**Goal of the exercise:** Recast the items below as a JSON list of strings with one string per line. Omit blank lines and the pictures.

(Data records)
========
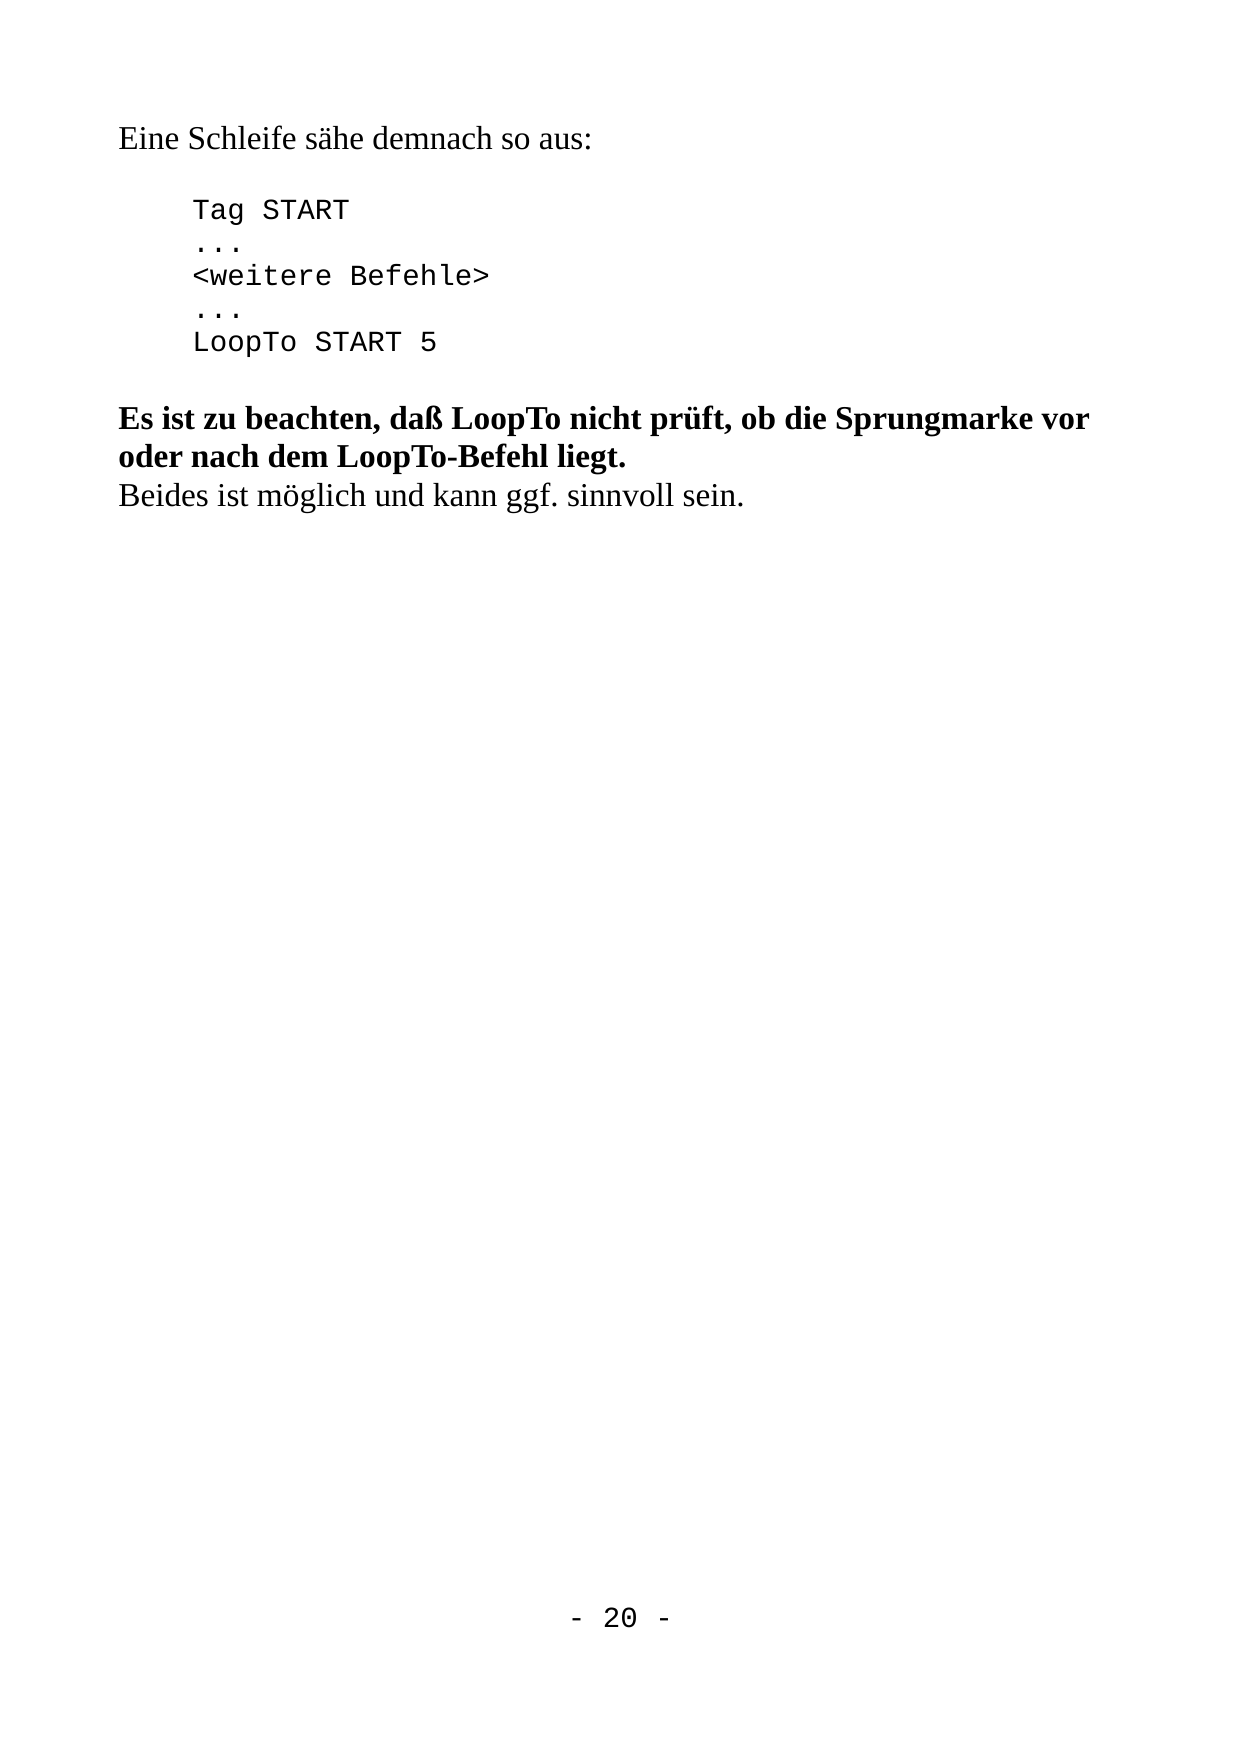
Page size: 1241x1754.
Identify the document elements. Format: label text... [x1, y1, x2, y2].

text ... [118, 294, 1122, 327]
text Eine Schleife sähe demnach so aus: [118, 118, 1122, 156]
text Beides ist möglich und kann ggf. sinnvoll sein. [118, 475, 1122, 513]
text LoopTo START 5 [118, 327, 1122, 360]
text Es ist zu beachten, daß LoopTo nicht prüft, ob die Sprungmarke vor oder nach dem LoopTo-Befehl liegt. [118, 398, 1122, 475]
text <weitere Befehle> [118, 261, 1122, 294]
text Tag START [118, 195, 1122, 228]
text ... [118, 228, 1122, 261]
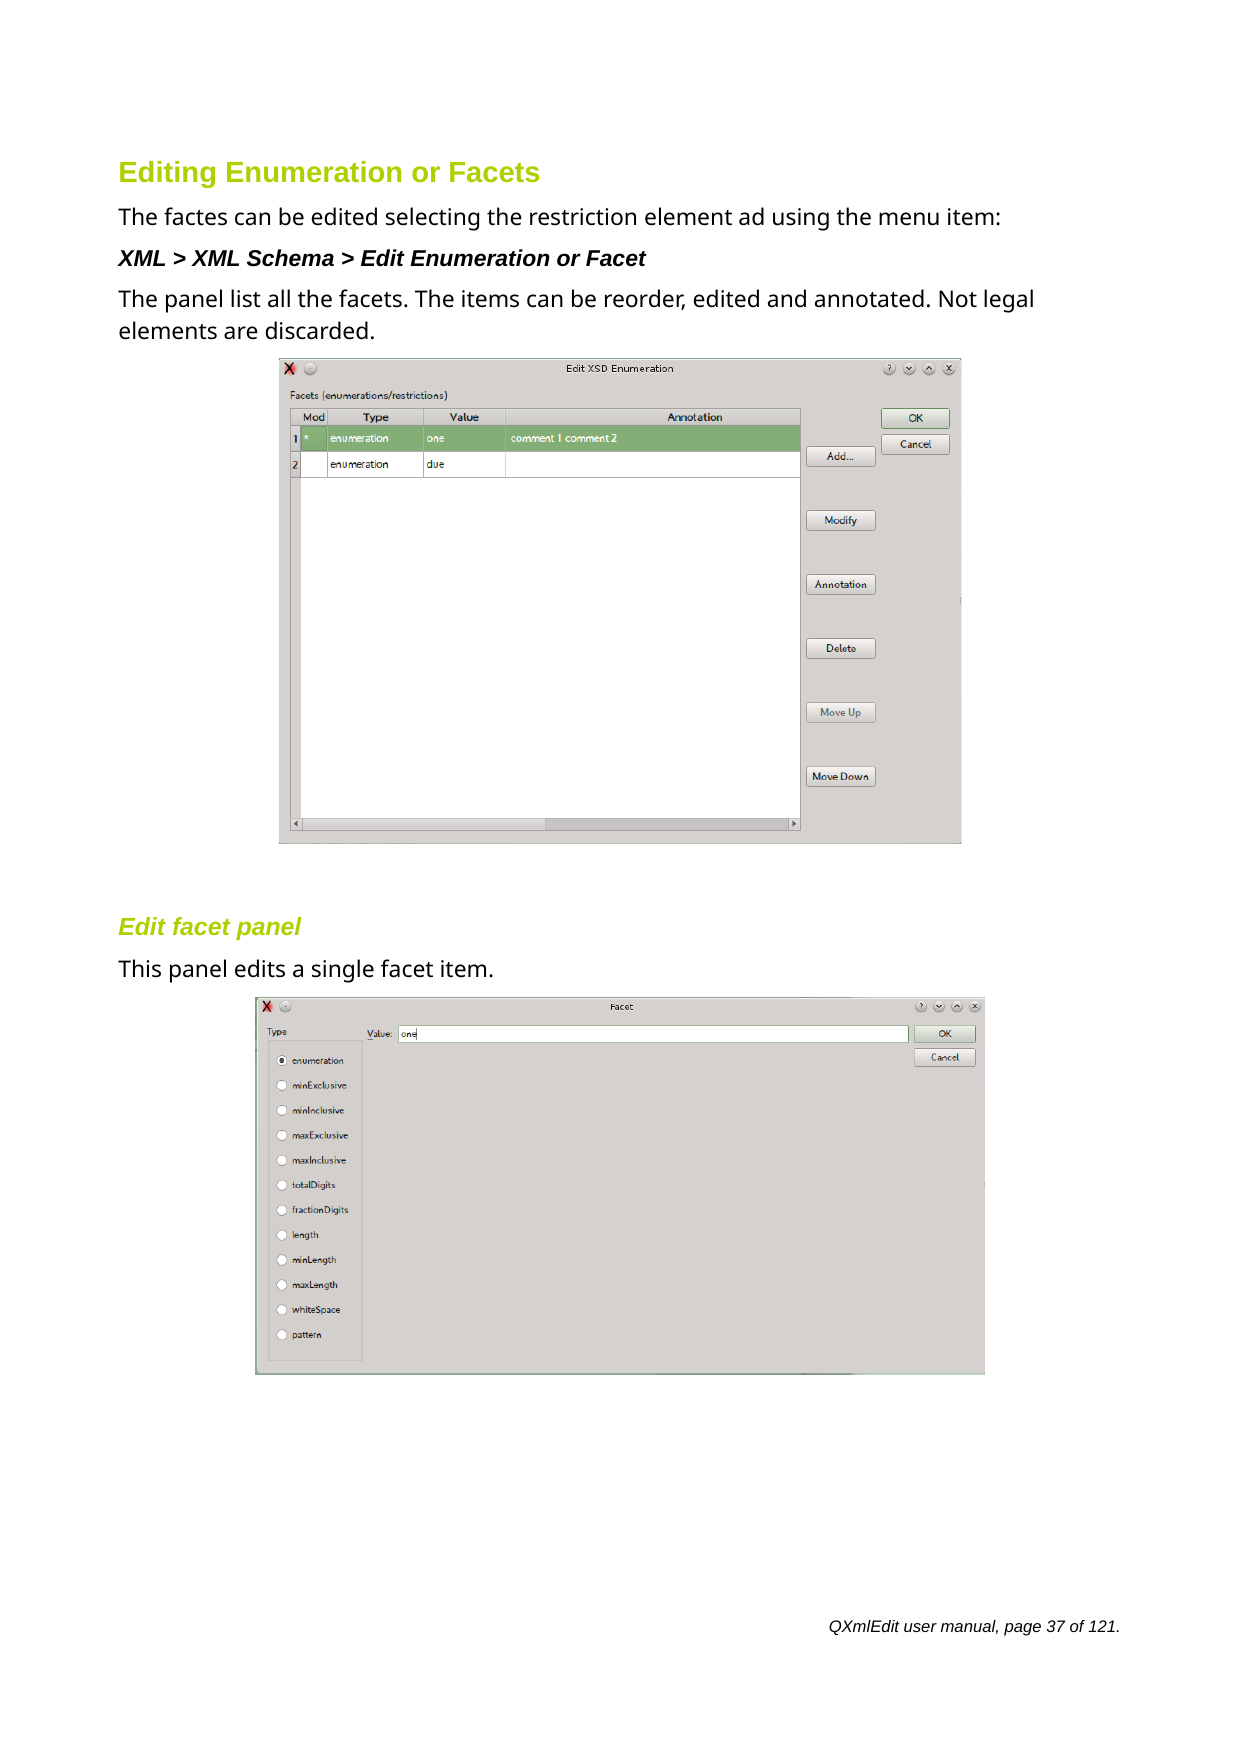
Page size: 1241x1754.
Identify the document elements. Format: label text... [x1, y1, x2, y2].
========
**Reply:**
[
  "Page size: 1241x1754.",
  "Identify the document elements. Format: label text... [x1, y1, x2, y2].",
  "text ... [118, 294, 1122, 327]",
  "text Eine Schleife sähe demnach so aus: [118, 118, 1122, 156]",
  "text Beides ist möglich und kann ggf. sinnvoll sein. [118, 475, 1122, 513]",
  "text LoopTo START 5 [118, 327, 1122, 360]",
  "text Es ist zu beachten, daß LoopTo nicht prüft, ob die Sprungmarke vor oder nach dem LoopTo-Befehl liegt. [118, 398, 1122, 475]",
  "text <weitere Befehle> [118, 261, 1122, 294]",
  "text Tag START [118, 195, 1122, 228]",
  "text ... [118, 228, 1122, 261]",
  "Page size: 1241x1754.",
  "Identify the document elements. Format: label text... [x1, y1, x2, y2]."
]